La castrazione chimica consiste nella somministrazione di farmaci ormonali che riducono drasticamente la libido e le pulsioni sessuali dell’individuo. A differenza della castrazione fisica, questa procedura è reversibile e non comporta interventi chirurgici. I trattamenti includono principalmente anti-androgeni e talvolta farmaci psicotropi come gli SSRI (inibitori selettivi della ricaptazione della serotonina), con l’obiettivo di ridurre l’impulso sessuale e favorire un controllo comportamentale.

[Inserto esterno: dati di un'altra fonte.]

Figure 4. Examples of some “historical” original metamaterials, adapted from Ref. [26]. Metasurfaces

Il progetto è stato avviato in 20 istituti penitenziari di Inghilterra e Galles. Al momento, l’adesione al trattamento è volontaria, ma la ministra della Giustizia, Shabana Mahmood, ha dichiarato che il governo sta valutando l'ipotesi di renderlo obbligatorio per alcuni casi di particolare gravità o recidiva.
Il sistema carcerario britannico si trova in una situazione critica: con quasi 90.000 detenuti, le carceri sono vicine alla capacità massima. Il programma di castrazione chimica è stato introdotto anche come misura per alleggerire la pressione sul sistema penitenziario, riducendo il rischio che soggetti ad alto tasso di recidiva tornino a commettere reati una volta rilasciati.

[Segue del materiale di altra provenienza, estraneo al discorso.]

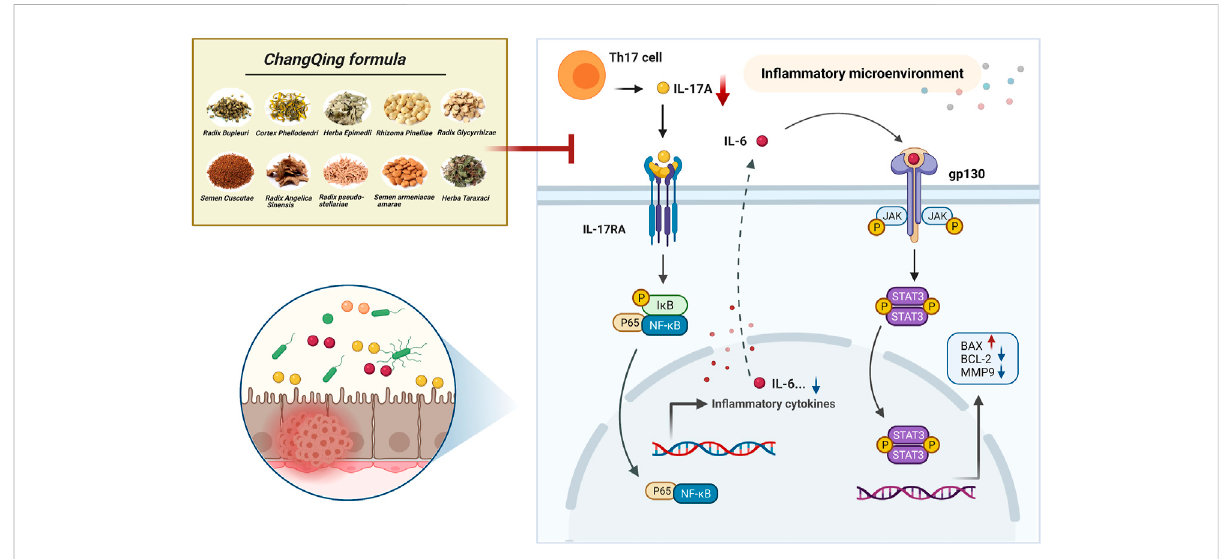
FIGURE 8 Diagram showing a hypothesized mechanism by which Chang Qing formula is effective in the treatment of colitis-associated colon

Secondo studi condotti in altri Paesi europei e in Nord America, la castrazione chimica può ridurre la recidiva fino al 60% tra i soggetti affetti da dipendenza sessuale o con disturbi del controllo degli impulsi. Tuttavia, l’efficacia del trattamento può variare a seconda della motivazione del reato: non tutti i reati sessuali sono spinti da desiderio sessuale; alcuni sono motivati da desiderio di potere, controllo o violenza, rendendo il trattamento ormonale meno efficace in tali casi.
Non sono mancate le polemiche. Numerosi esperti in etica medica e diritti umani hanno espresso forti riserve sull’eventualità di rendere il trattamento obbligatorio. Il professor Don Grubin, uno dei principali esperti in psicologia forense, ha dichiarato che “molti medici potrebbero rifiutarsi di somministrare il trattamento forzatamente, violando i principi fondamentali del consenso informato”.

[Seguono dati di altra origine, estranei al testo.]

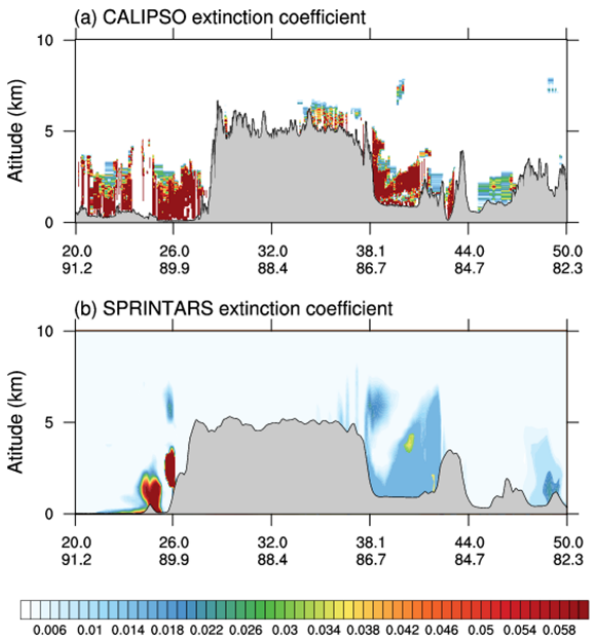
Figure 5. The vertical cross-section of the aerosol extinction coef- ficient (unit: km − 1 ) from (a) CALIPSO and (b) the simulation by SPRINTARS on 22 August 2007. The gray shading indicates the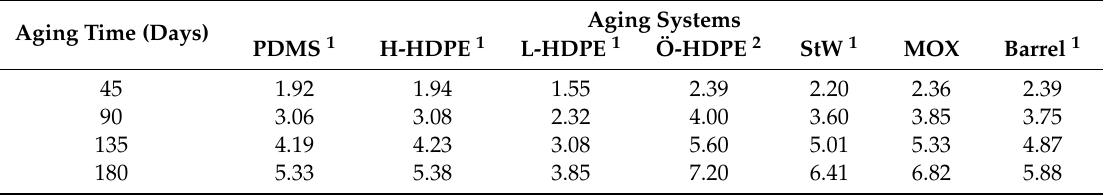
Table 1. Dosages of oxygen (mg / L) carried out during the aging period in the di ff erent aging systems. Aging Time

Anche organizzazioni per i diritti dei detenuti, come la Prison Reform Trust, hanno messo in guardia contro l’uso di trattamenti coercitivi, sottolineando la necessità di approcci più equilibrati basati su riabilitazione psicologica, supporto sociale e supervisione.
Il governo britannico difende la misura come una risposta pragmatica a un problema concreto, ma il dibattito resta aperto. Mentre alcuni sostengono che sia una scelta necessaria per proteggere la società e ridurre il rischio di nuovi abusi, altri vedono nella proposta un pericoloso precedente in termini di etica e diritti umani.
Nel frattempo, il programma prosegue e sarà soggetto a una valutazione annuale per verificarne l’efficacia e gli eventuali effetti collaterali, sia a livello medico che sociale.